**Excerpted text**
*** Begin section ***
Bossiaea peninsularis

Scientific classification
- Kingdom: Plantae
- Clade: Tracheophytes
- Clade: Angiosperms
- Clade: Eudicots
- Clade: Rosids
- Order: Fabales
- Family: Fabaceae
- Subfamily: Faboideae
- Genus: Bossiaea
- Species: B. peninsularis
- Binomial name: Bossiaea peninsularis I.Thomps.

= Bossiaea peninsularis =

- Genus: Bossiaea
- Species: peninsularis
- Authority: I.Thomps.

Species of flowering plant

Bossiaea peninsularis is a species of flowering plant in the family Fabaceae and is endemic to the Eyre Peninsula in South Australia. It is an erect rhizome-forming, more or less leafless shrub with leaves reduced to small scales, and yellow, red and purplish flowers.

==Description==
Bossiaea peninsularis is an erect, rhizome-forming shrub that typically grows to a height of up to 50 cm with more or less glabrous, spreading cladodes 2–5 mm wide. The leaves are reduced to scales 2.0–2.5 mm long and 0.3–0.5 mm wide. The flowers are borne on a pedicel 3–4 mm long with two bract-like scales 1–1.5 mm long, a bract 2.0–2.5 mm long at the base and bracteoles 2.0–2.5 mm long on the upper part of the pedicel. The five sepals are 3.5–4.0 mm long and joined at the base with the two upper lobes about 1.8 mm wide and the lower lobes 1.0–1.2 mm wide. The standard petal is yellow with a red base and up to about 10 mm long, the wings are purplish and about 2 mm wide, and the keel is red with a purplish base and about 2.5 mm wide. Flowering occurs from August to October and the fruit is a pod.
*** End section ***
**Explore the material**
#1 Answer these questions using the Bossiaea peninsularis text.
(a) In what region is the species endemic?
(b) How long are the scales that the leaves are reduced to?
(c) During which months does flowering occur?
#2 Extend the Bossiaea peninsularis text from where it stops, adding the next section.

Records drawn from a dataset
*** Begin section ***
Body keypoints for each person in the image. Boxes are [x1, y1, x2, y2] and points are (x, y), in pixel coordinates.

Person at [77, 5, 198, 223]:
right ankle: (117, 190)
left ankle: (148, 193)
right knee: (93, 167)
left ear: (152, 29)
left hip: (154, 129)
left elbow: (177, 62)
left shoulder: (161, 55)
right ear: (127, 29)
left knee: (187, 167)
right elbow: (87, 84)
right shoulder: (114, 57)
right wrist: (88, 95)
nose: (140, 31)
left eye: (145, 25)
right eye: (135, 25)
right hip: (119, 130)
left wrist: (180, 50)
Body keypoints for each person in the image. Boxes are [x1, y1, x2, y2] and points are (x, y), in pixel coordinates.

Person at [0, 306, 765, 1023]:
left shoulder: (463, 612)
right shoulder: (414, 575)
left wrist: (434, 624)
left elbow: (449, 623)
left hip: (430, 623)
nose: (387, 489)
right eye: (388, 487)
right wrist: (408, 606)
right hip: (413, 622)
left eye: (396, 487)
*** End section ***
**Answers to the problems**
#1
(a) The Eyre Peninsula in South Australia.
(b) 2.0–2.5 mm long.
(c) From August to October.

#2
==Taxonomy and naming==
Bossiaea peninsularis was first formally described in 2012 by Ian R. Thompson in the journal Muelleria from specimens collected near Karkoo in 2000. The specific epithet (peninsularis) means egg-shaped with the widest part above the middle, referring to the shape of the leaves.

==Distribution and habitat==
This bossiaea grows in mallee woodland on the Eyre Peninsula in South Australia.